礦洞深藏於地下,規模不大,魚眼石產在有限的幾處礦道內,地脈之氣鬱積沉聚,法寶和符籙威力大減,對臟腑也大有害處,眾人找不到出路,亦無力鑿開一條通往地麵的生路,隻能苦苦求生。論起忍饑挨餓,修士當然比凡人強得多,但凡事都有個限度,十天半月水米不進,無妨,再久就頂不住了。

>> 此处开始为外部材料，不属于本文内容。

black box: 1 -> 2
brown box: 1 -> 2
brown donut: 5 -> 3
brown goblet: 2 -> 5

人身畢竟不是妖獸,修士吸風飲露,全賴有辟穀丹支撐,這回躲入礦洞避難,事發突然,誰都沒有攜帶辟穀丹——當然也有可能私下裡藏起,不願與眾人分享——果腹之物遂成為了大難題。
礦洞裡除了不能吃不能穿的魚眼石外,什麼都沒有,連老鼠都找不到一隻,在饑餓麵前,矜持友愛憐憫什麼的都是浮雲,人一旦餓得眼發花,也就跟禽獸差不多了。
一開始,一十九人湊在一起,這是身處險境時群居的本能,一段時間後,眾人按親疏遠近不同,分成幾個小團體,各自抱團,到最後,一個個離群索居,誰都不願跟彆人湊在一處,生怕中了暗算。

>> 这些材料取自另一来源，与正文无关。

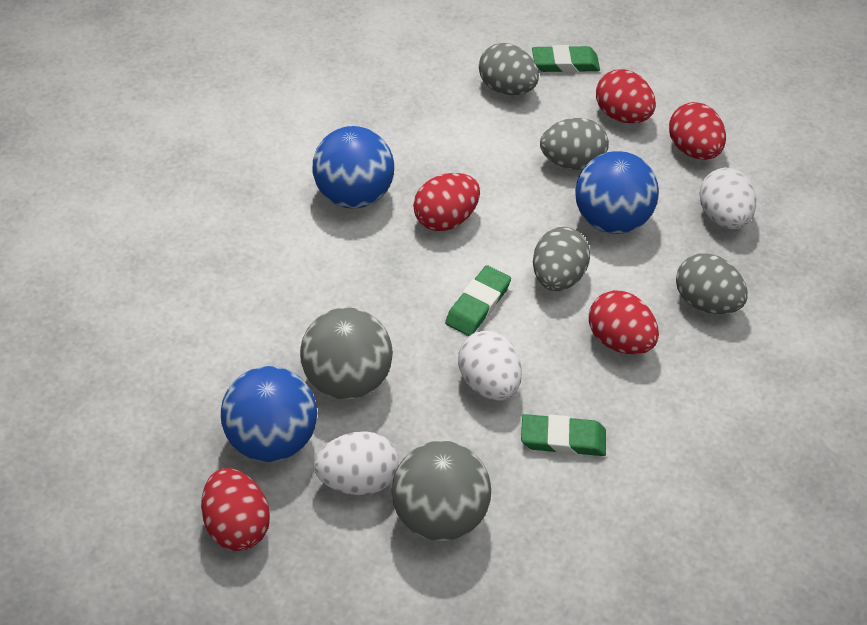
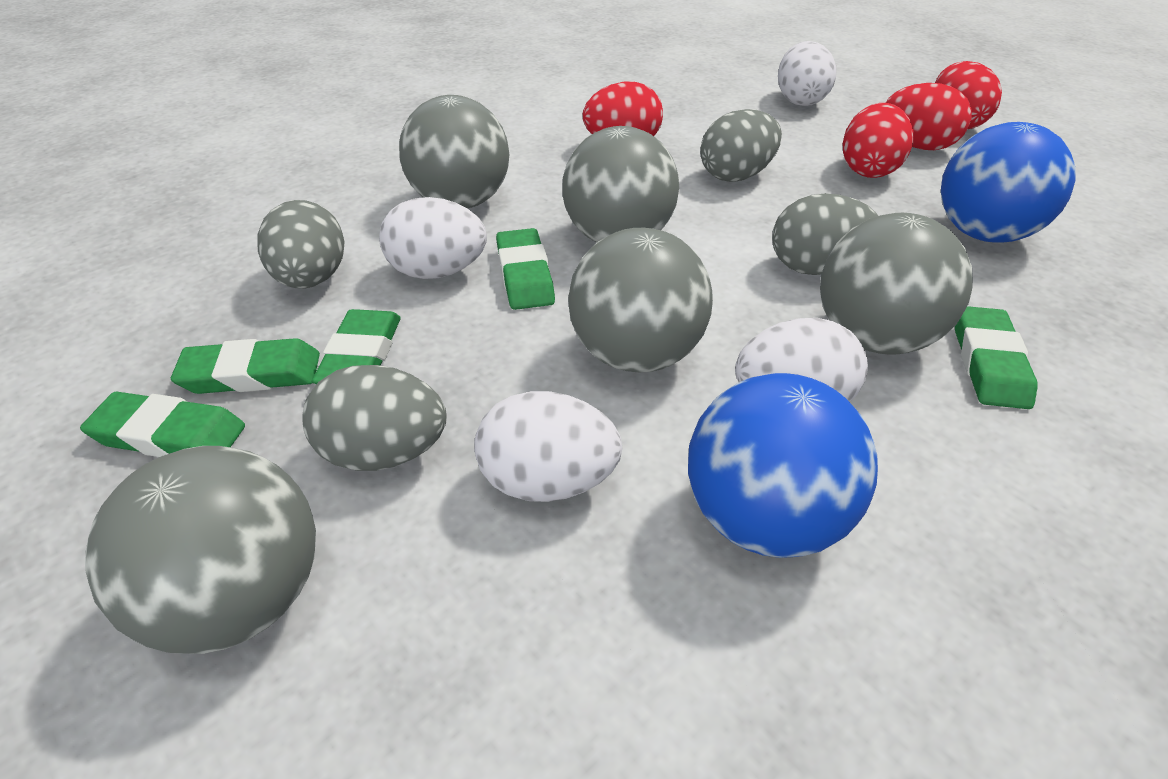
blue ball: 3 -> 2
green eraser: 3 -> 5
grey ball: 2 -> 5
red egg: 5 -> 4
white egg: 3 -> 4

在這些人中,成厚是最快轉換角色的,一方麵,他有充足的脂肪儲備,扛得住餓,在彆人走路發飄時,還有充沛的體力,另一方麵,他打小挨餓,沉睡的記憶迅速蘇醒,讓他擺脫矜持友愛憐憫這些負麵情緒,以百倍的熱情投入到覓食這樣一項艱巨而略顯生疏的工作中去。
一念天堂,一念地獄,他轉換得那麼徹底,從人到茹毛飲血的禽獸,沒有絲毫猶豫。
一十九人變成了一十八人,一十八人變成了一十七人,再然後是一十六人,一十五人,一十四人……當眾人終於意識到危險就存在於他們中間,再度彙聚到一起時,一切都太遲了。成厚變得足夠強大,而他的獵物已經餓得頭昏眼花,淪為砧板上的肉。

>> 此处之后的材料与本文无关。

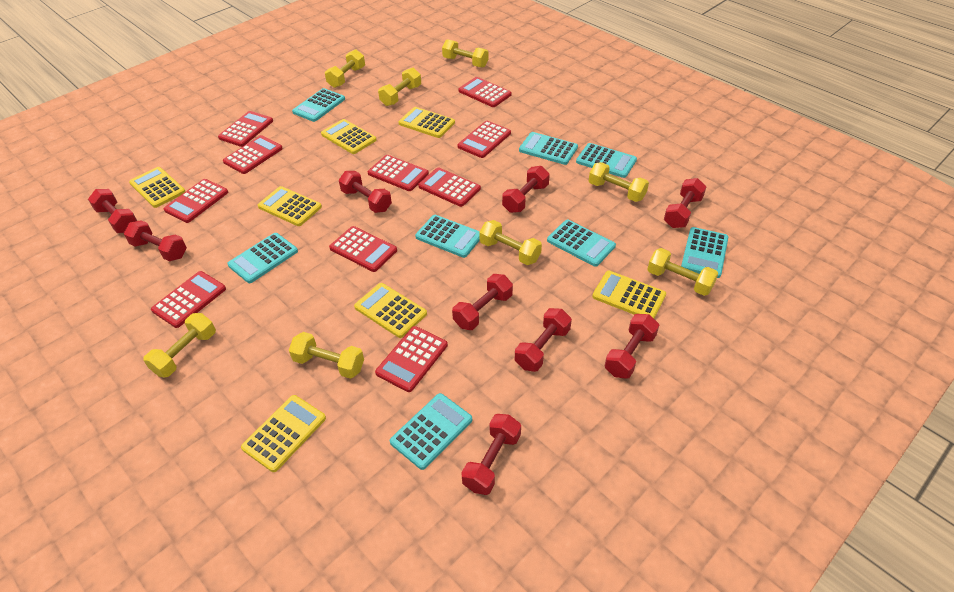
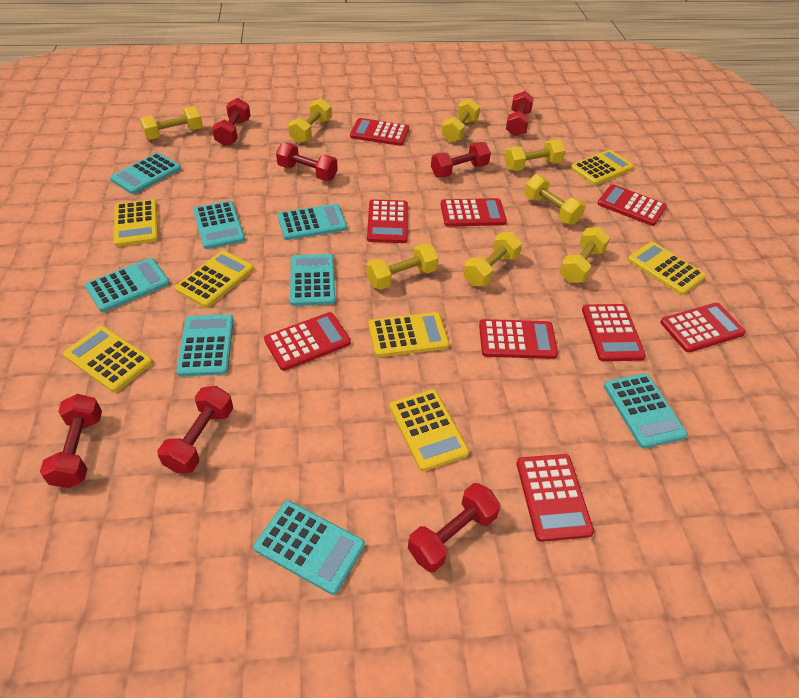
red calculator: 10 -> 9
red dumbbell: 9 -> 7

成厚,成胖子,侯江城,無牙兒,他是一個肉食者,生吞活剝,敲骨吸髓,用牙床磨爛血肉的食人者。
——相士說他是妖孽轉世,克父克母的征兆,親生父親狠心要把他溺死。
——煮飯的瘸子把他要了去,拔去頭發,敲掉牙齒,留在身邊當貓狗養活。
——跑江湖賣藝的不把他當人使,動則打罵,飽一頓餓一頓,吃了很多苦。
——他整日笑嘻嘻,打他罵他也不惱,混在賊漢子堆裡,沒心沒肺地過活。
——煮了一大鍋毒蘑菇魚湯,提了一把刀,把他們一個個都割開喉嚨,血淌了一地。
——他當了一名死間,在仙都蹉跎了許多年月,到頭來一事無成。
……
吃人這件事,一旦開始,就停不下來,既然有人肉可以果腹,為什麼還要忍饑挨餓?既然獵物都是潛在的威脅,說不定什麼時候醒悟過來,變得跟他一樣,那就趁其不備,趁早下手,把他們變成肚中食,腸中屎。
成厚隻留了兩個人沒殺,都是女子,一個是山澤殿的胡輕衣,一個是玉露殿的薑停雲,禁錮了真元,挑斷手筋腳筋,供其淫樂。不是殺得手軟了,憐香惜玉,也不是苦中作樂,聊以解憂,這是雄性的本能,在死亡一步步逼近前,留下自己的後代,保留一線繁衍的希望。
不知是不是地脈之氣的緣故,胡、範二人誰都沒有懷上身孕,絕望慢慢降臨,然後,成厚把她們也吃了。
他眼珠發綠,日漸消瘦,整日介吮吸岩石上的潮氣,命若懸絲,遲遲不肯死去。
他胡亂敲擊法器,發出“叮叮”的聲響,寄希望有人能夠聽到。
有人聽到了,然後又離開了。
成厚昏昏欲睡,過往種種,一幕幕浮現在眼前,淩亂,跳躍,重複,他的一生值得回憶的東西並不多,痛苦和虛偽交替主宰了他的人生,如果說在一片黑暗中還有那麼一抹亮色的話,也隻有在仙雲峰才能找到。
在仙雲峰後山的秋桃穀,他度過了一段平靜的日子。終日跑腿的是邋遢齊雲鶴,長髯魯十鐘,黃衫張景和,至於那個無齒侯江城,根骨上佳卻沒能凝成道胎,沉默寡言意氣消沉,他要做的僅僅是照料山穀深處的墓地,押送馬隊往返天都峰,運送米麵菜蔬。誰都不在意他,他有足夠多的時間看天,看雲,看桃花,隻是看,什麼都不想。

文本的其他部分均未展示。